**TASK TO CARRY OUT**
Wherever the listing has a line with the string "filter", copy that line out.

**EXERCISE MATERIALS**
____

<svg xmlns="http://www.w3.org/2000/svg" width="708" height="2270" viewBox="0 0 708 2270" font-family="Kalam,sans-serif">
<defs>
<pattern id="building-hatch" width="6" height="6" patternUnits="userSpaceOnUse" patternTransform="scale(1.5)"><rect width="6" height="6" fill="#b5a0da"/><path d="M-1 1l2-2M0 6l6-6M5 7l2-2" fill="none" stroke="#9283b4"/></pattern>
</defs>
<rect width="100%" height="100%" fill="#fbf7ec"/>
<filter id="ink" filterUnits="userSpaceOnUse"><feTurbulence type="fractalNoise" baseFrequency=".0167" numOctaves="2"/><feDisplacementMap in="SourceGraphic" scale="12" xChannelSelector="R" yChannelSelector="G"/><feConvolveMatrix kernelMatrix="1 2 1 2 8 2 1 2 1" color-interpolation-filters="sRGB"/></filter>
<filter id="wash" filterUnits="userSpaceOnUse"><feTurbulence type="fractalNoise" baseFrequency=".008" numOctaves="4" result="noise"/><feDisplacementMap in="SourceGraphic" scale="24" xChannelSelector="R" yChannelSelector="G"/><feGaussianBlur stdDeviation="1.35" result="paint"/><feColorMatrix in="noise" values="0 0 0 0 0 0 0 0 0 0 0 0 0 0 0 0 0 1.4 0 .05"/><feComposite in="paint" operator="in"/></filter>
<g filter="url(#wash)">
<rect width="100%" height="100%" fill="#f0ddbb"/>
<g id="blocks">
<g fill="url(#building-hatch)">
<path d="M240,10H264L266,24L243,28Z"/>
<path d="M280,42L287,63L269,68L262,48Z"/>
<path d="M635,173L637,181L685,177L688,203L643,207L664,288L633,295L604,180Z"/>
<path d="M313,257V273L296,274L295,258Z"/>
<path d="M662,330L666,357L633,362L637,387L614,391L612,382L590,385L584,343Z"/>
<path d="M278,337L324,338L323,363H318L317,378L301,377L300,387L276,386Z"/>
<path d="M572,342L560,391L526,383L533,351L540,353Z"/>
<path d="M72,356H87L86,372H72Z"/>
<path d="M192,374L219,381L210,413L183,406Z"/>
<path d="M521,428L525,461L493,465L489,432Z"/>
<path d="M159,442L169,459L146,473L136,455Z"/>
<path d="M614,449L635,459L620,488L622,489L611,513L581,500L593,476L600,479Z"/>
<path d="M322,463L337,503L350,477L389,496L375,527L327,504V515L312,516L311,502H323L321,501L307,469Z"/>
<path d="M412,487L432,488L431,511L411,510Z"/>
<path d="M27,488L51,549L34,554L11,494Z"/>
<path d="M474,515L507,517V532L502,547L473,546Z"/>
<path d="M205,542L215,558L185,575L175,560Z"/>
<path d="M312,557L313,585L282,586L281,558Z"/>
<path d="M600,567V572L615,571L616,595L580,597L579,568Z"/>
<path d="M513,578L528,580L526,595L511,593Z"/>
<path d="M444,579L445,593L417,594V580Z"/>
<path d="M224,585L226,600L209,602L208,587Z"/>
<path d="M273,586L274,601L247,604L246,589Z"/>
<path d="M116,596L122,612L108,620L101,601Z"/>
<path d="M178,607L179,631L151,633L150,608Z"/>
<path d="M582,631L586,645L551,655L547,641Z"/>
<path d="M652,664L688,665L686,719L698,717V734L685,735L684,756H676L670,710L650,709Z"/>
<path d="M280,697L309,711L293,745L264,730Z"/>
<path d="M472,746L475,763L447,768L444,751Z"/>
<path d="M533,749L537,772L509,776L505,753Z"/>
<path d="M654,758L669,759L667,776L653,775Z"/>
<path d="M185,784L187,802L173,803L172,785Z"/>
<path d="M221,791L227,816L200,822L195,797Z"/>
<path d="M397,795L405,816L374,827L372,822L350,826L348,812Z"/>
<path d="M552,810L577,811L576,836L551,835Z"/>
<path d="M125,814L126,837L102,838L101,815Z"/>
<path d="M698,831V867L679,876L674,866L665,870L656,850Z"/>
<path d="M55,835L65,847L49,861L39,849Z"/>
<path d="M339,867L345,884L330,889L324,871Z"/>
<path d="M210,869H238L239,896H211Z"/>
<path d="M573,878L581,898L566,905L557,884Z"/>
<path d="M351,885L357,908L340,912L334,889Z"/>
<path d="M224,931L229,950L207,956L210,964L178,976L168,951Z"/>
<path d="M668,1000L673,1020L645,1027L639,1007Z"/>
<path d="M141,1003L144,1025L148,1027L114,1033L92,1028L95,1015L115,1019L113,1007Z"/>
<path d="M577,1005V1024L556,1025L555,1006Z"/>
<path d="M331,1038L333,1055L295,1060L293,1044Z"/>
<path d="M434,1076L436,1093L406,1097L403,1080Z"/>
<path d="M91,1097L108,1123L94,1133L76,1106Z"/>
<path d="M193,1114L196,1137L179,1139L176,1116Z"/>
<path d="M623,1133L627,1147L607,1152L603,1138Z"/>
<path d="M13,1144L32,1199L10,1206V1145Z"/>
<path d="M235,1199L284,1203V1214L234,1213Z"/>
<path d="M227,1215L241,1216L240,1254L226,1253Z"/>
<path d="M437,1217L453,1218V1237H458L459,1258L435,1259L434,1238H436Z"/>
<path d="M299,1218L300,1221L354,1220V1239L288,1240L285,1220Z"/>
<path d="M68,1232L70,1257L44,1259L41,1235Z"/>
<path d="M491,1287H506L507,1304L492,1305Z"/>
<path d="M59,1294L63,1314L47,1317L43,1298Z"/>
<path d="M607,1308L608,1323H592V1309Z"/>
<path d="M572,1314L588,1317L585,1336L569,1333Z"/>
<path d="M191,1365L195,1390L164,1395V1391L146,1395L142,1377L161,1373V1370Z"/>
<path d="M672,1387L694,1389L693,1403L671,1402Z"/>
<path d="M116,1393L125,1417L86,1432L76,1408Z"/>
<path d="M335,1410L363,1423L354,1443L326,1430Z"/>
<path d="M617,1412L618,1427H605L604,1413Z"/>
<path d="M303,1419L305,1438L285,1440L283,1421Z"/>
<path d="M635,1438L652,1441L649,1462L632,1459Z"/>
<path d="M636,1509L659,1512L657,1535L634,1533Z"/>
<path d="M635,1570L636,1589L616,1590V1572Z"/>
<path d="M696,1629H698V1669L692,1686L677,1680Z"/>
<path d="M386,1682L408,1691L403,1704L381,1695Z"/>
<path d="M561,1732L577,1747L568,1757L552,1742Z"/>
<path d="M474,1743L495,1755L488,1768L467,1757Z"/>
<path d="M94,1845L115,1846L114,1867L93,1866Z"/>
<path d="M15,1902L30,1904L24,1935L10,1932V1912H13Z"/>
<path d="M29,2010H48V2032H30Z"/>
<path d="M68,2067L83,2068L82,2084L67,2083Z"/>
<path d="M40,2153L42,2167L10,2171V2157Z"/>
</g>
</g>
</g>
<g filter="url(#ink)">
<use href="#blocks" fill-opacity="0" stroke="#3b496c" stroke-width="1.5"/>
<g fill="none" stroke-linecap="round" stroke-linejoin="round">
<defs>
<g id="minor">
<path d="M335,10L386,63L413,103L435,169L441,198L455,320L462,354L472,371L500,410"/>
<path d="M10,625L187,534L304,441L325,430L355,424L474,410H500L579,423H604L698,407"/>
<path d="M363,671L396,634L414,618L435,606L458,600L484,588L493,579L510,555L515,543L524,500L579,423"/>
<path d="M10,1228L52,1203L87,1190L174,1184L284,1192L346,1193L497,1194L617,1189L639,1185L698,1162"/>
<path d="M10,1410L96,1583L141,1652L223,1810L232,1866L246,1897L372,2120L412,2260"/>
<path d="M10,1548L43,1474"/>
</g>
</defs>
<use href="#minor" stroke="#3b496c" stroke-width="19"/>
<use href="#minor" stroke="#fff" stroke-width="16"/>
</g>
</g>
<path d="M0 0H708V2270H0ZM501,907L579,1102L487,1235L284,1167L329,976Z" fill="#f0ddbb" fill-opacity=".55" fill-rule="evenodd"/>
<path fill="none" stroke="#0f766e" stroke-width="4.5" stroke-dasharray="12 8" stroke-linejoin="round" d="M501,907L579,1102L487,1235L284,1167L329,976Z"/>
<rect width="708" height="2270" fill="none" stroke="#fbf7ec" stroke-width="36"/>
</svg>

____

**EXERCISE RESPONSE**
<filter id="ink" filterUnits="userSpaceOnUse"><feTurbulence type="fractalNoise" baseFrequency=".0167" numOctaves="2"/><feDisplacementMap in="SourceGraphic" scale="12" xChannelSelector="R" yChannelSelector="G"/><feConvolveMatrix kernelMatrix="1 2 1 2 8 2 1 2 1" color-interpolation-filters="sRGB"/></filter>
<filter id="wash" filterUnits="userSpaceOnUse"><feTurbulence type="fractalNoise" baseFrequency=".008" numOctaves="4" result="noise"/><feDisplacementMap in="SourceGraphic" scale="24" xChannelSelector="R" yChannelSelector="G"/><feGaussianBlur stdDeviation="1.35" result="paint"/><feColorMatrix in="noise" values="0 0 0 0 0 0 0 0 0 0 0 0 0 0 0 0 0 1.4 0 .05"/><feComposite in="paint" operator="in"/></filter>
<g filter="url(#wash)">
<g filter="url(#ink)">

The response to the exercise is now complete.